Sam Phillips: Bring… bring it home? All right, let’s bring it home. If you was hit by a truck and you was lying out there in that gutter dying, and you had time to sing *one* song. Huh? One song that people would remember before you’re dirt. One song that would let God know how you felt about your time here on Earth. One song that would sum you up. You tellin’ me that’s the song you’d sing? That same Jimmy Davis tune we hear on the radio all day, about your peace within, and how it’s real, and how you’re gonna shout it? Or… would you sing somethin’ different. Somethin’ real. Somethin’ *you* felt. Cause I’m telling you right now, that’s the kind of song people want to hear. That’s the kind of song that truly saves people. It ain’t got nothin to do with believin’ in God, Mr. Cash. It has to do with believin’ in yourself.
Johnny Cash: [after a pause] I got a couple of songs I wrote in the Air Force. You got anything against the Air Force?
Sam Phillips: No.
Johnny Cash: I do.
An awesome scene from WALK THE LINE that I just love reading. That monologue says what I think every artist believes is in their heart, a song about how you felt about your time here on Earth. And every artist, writer, actor, athlete, etc, knows the importance of believin’ in yourself.
Or perhaps recall Walt Whitman being quoted in DEAD POET’S SOCIETY:
John Keating: Answer. That you are here – that life exists, and identity; that the powerful play goes on and you may contribute a verse. That the powerful play *goes on* and you may contribute a verse. What will your verse be?

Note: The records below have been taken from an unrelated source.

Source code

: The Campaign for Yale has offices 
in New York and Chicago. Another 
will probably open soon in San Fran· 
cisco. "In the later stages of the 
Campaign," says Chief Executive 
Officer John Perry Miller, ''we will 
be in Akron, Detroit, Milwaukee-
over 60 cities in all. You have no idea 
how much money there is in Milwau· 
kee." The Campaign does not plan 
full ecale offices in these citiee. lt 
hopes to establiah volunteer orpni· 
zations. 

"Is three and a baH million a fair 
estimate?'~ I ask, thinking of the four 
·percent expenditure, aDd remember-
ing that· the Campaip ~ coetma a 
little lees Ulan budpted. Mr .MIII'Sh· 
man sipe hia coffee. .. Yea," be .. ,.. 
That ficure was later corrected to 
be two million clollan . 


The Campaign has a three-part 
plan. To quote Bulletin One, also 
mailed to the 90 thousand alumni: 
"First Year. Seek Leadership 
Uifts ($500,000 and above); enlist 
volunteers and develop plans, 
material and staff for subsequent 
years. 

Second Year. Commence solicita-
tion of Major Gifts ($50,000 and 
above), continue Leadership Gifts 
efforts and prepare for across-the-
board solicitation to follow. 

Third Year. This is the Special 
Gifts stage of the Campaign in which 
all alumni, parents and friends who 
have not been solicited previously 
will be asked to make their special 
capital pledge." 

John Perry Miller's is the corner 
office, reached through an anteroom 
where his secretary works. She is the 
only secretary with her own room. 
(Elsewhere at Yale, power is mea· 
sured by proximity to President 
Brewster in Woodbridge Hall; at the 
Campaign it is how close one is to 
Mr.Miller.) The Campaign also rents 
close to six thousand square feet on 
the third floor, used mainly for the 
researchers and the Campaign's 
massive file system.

What will your verse be? Gulp. Wow. Well this film is my verse and what does it say about my time here on earth? I think that’s the part that is explored as we make the film. The personal story you might have read in previous blogs (see THE GENESIS OF PELOTON) and how a group of people responded when they were devastated with the loss of a friend. I think my verse might be human resilience, that we are all knocked down in so many ways, but we still dream, we still hope, we live with courage and compassion… not always, in fact, perhaps less than usually, but at the end of the day, living in whatever times we do, our trend is redemption. Our goal is to help each other. We fear and desire love. And none of it is black and white… but the moments we feel alive and happy, fleeting as they may be, are beautiful and we seek them out amidst loss, suffering, pain, emptiness, frustration, the grand balance that is life. To steal from Maya Angelou, Still we rise.
Perhaps the most important verse I can leave is for my son, and I think that would be to relentlessly strive and fight for your dream. Our time here is brief, so live it well. My dream: To make films.
As a friend has told me: Onward and Upward!